BEGIN Source text

Metamath Proof Explorer

Theorem cosscnvssid5

Description: Equivalent expressions for the class of cosets by the converse of the relation R to be a subset of the identity class. (Contributed by Peter Mazsa, 5-Sep-2021)

		Ref	Expression
	Assertion	cosscnvssid5	\|- ( ( ,~ `' R C_ _I /\ Rel R ) <-> ( A. u e. dom R A. v e. dom R ( u = v \/ ( [ u ] R i^i [ v ] R ) = (/) ) /\ Rel R ) )

Proof

Step	Hyp	Ref	Expression
1		cosscnvssid4	\|- ( ,~ `' R C_ _I <-> A. x E* u u R x )

END Source text
BEGIN Collected data

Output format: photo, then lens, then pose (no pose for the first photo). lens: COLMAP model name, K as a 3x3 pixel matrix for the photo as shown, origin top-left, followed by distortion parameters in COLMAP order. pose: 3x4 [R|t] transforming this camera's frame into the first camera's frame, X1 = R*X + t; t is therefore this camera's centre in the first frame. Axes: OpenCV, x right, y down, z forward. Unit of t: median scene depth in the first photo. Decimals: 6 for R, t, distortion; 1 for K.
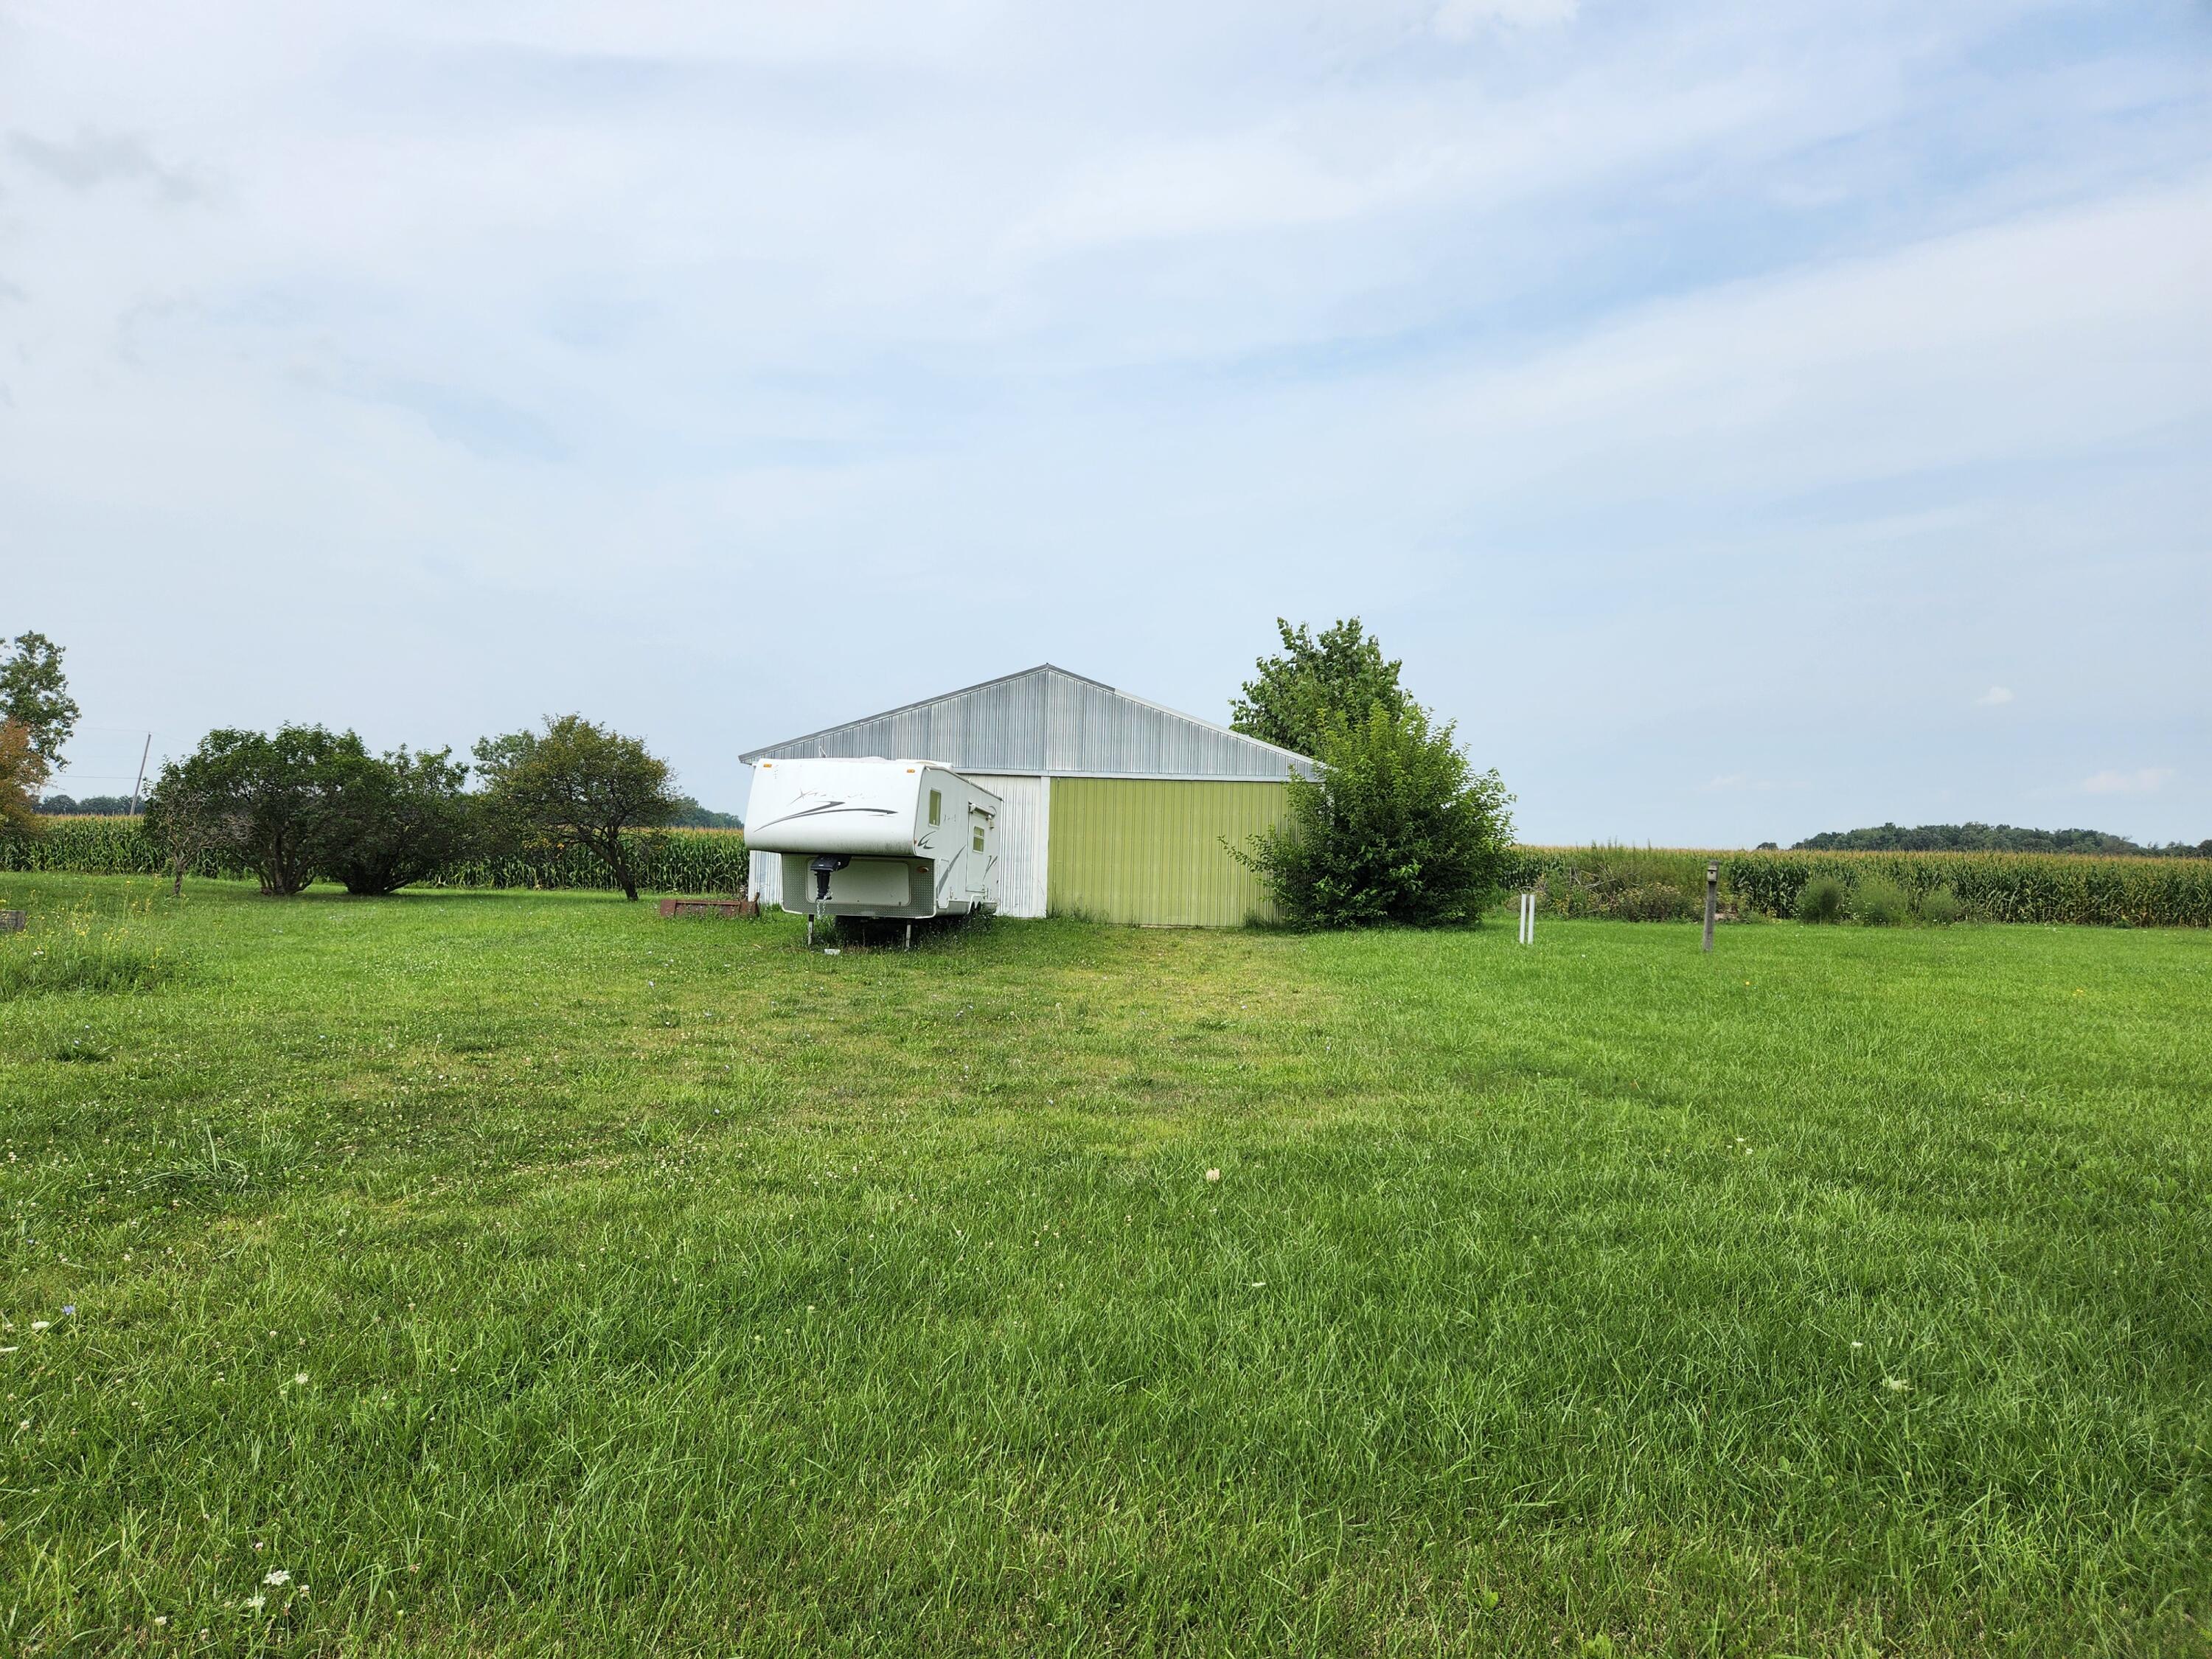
lens RADIAL K [[1492.8, 0, 1113.9], [0, 1492.8, 830.5], [0, 0, 1]] dist [0.066383, -0.053890]
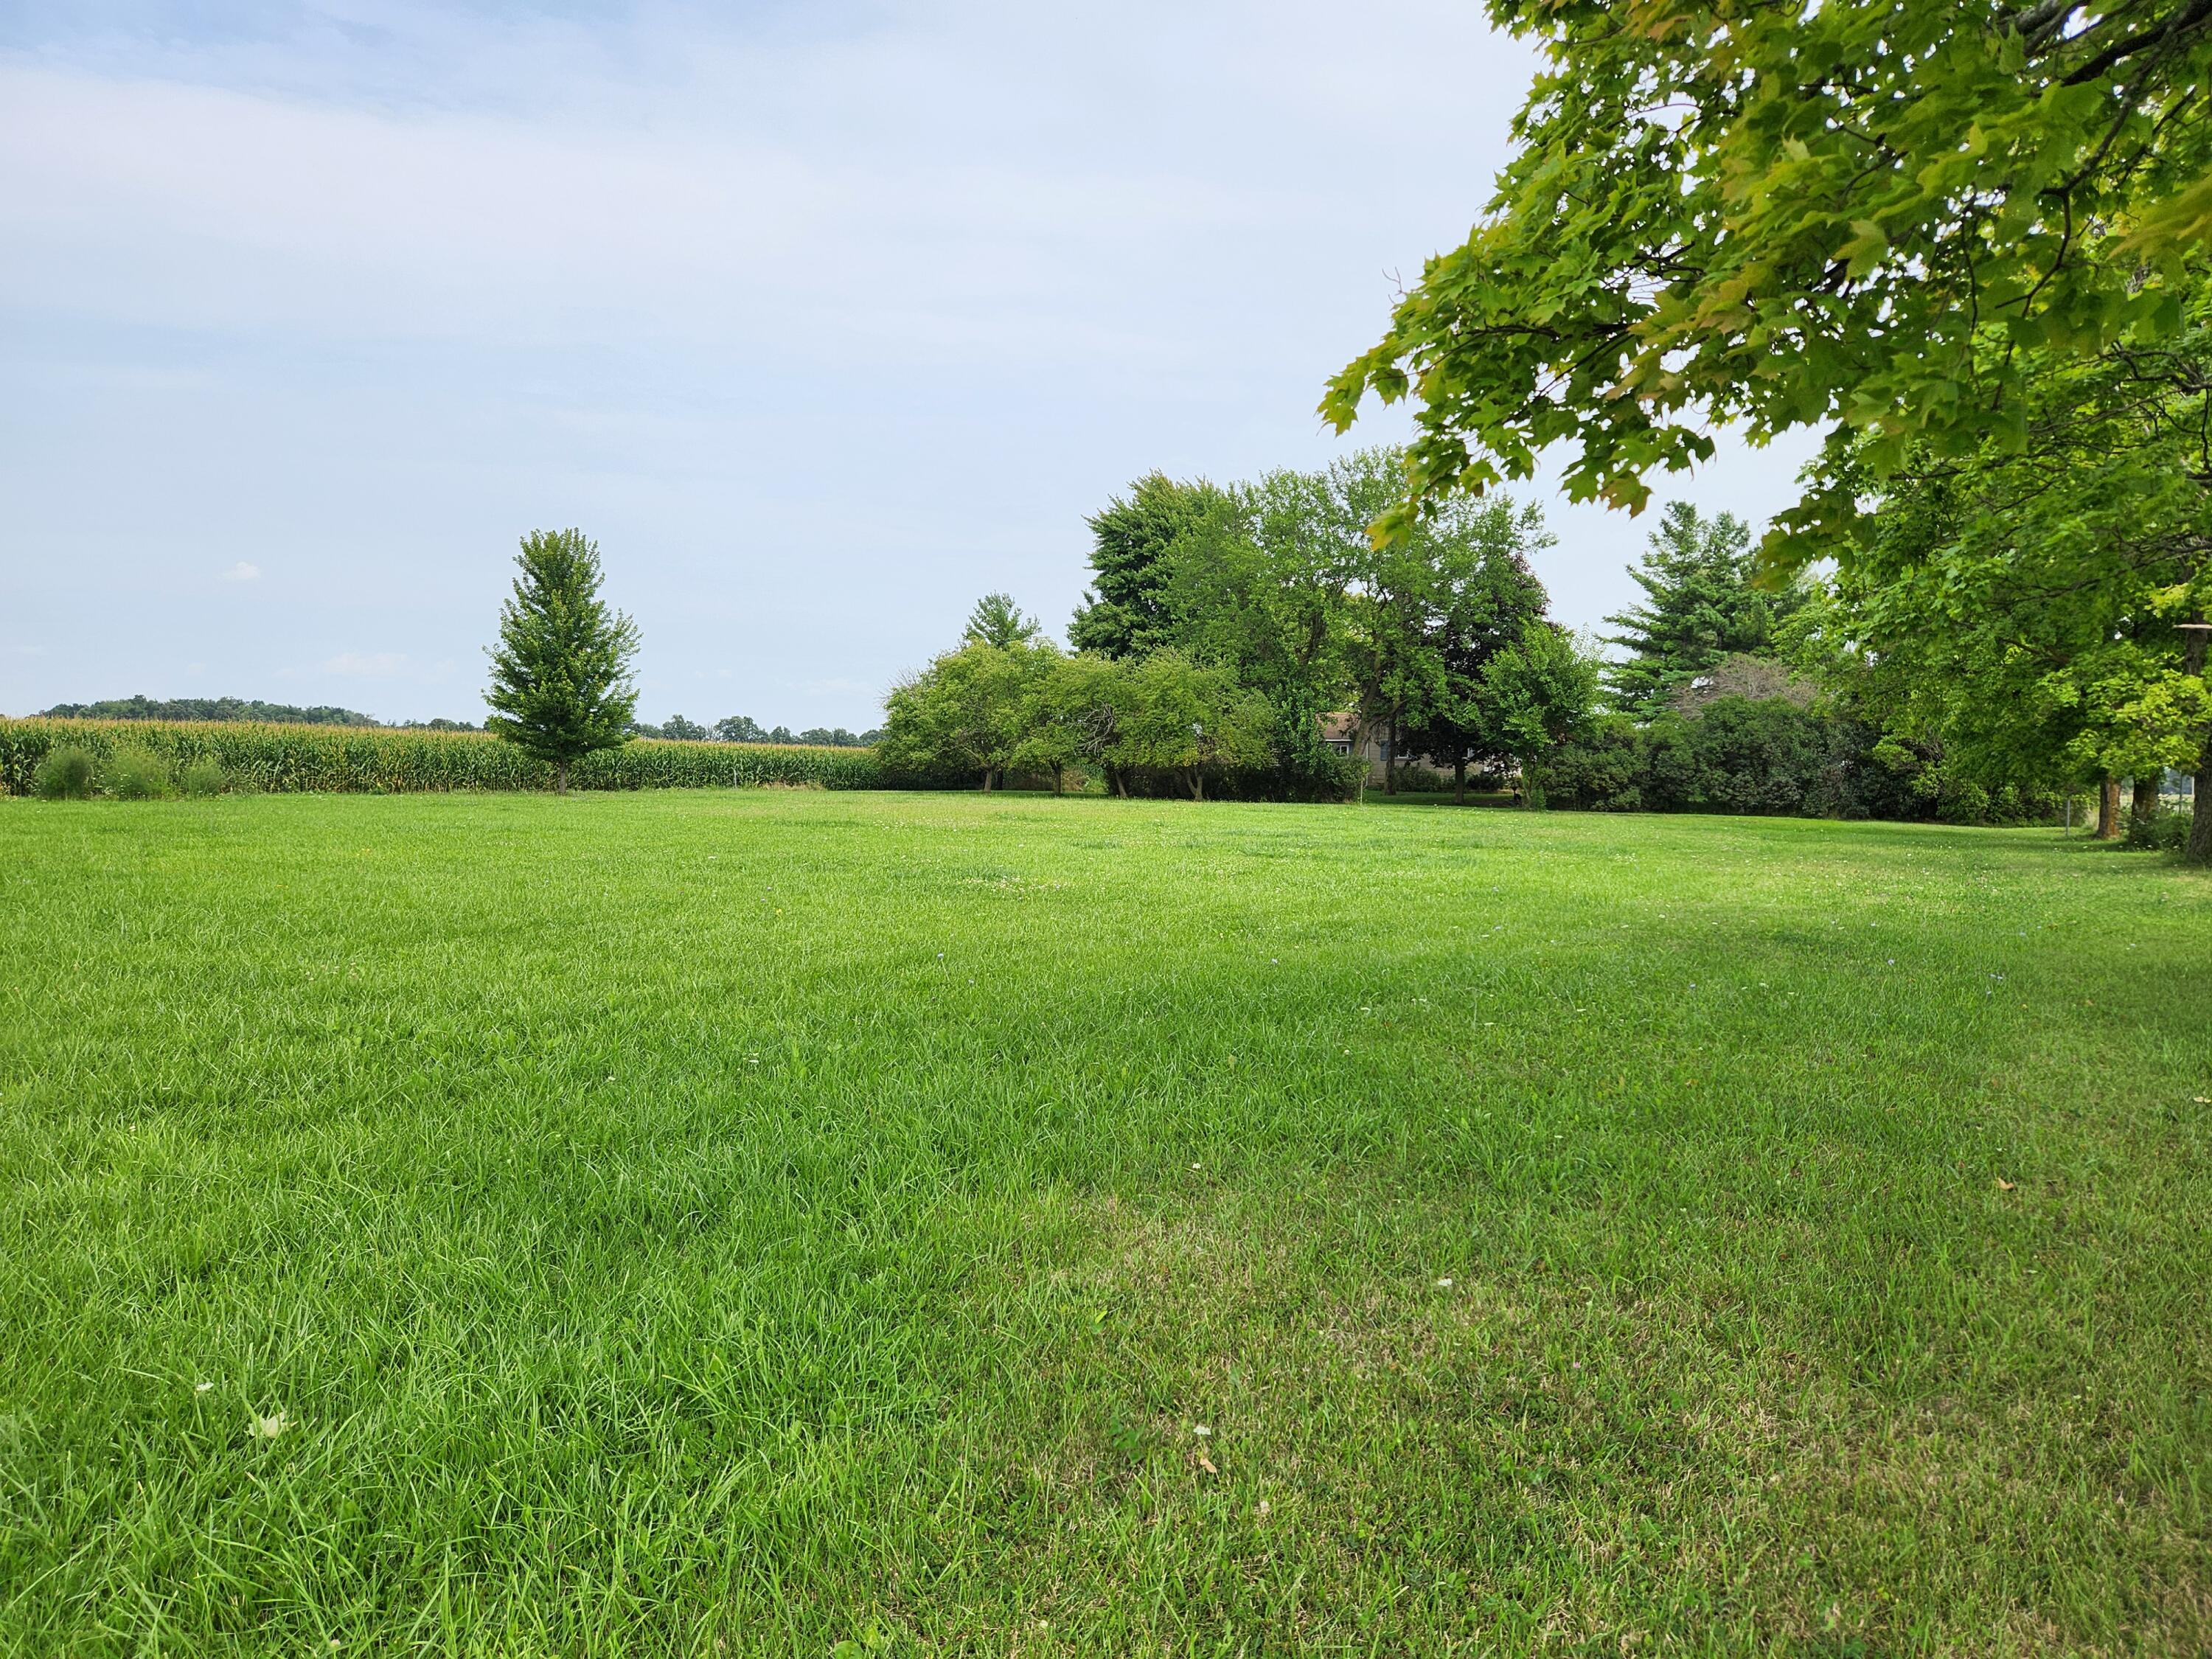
lens RADIAL K [[1492.8, 0, 1082.9], [0, 1492.8, 811.3], [0, 0, 1]] dist [0.066383, -0.053890]
pose [[0.515232, -0.040035, 0.856115, 0.042194], [-0.018234, 0.998170, 0.057652, 0.016643], [-0.856857, -0.045315, 0.513559, 0.108728]]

END Collected data

Assignment 1: List the column headings of the proof table on the Metamath page for cosscnvssid5.
Assignment 2: Carry on the Metamath page for theorem cosscnvssid5 from the point where it stops.

Result 1: Step, Hyp, Ref, Expression

Result 2:
2	1	anbi1i	\|- ( ( ,~ `' R C_ _I /\ Rel R ) <-> ( A. x E* u u R x /\ Rel R ) )
3		inecmo3	\|- ( ( A. u e. dom R A. v e. dom R ( u = v \/ ( [ u ] R i^i [ v ] R ) = (/) ) /\ Rel R ) <-> ( A. x E* u u R x /\ Rel R ) )
4	2 3	bitr4i	\|- ( ( ,~ `' R C_ _I /\ Rel R ) <-> ( A. u e. dom R A. v e. dom R ( u = v \/ ( [ u ] R i^i [ v ] R ) = (/) ) /\ Rel R ) )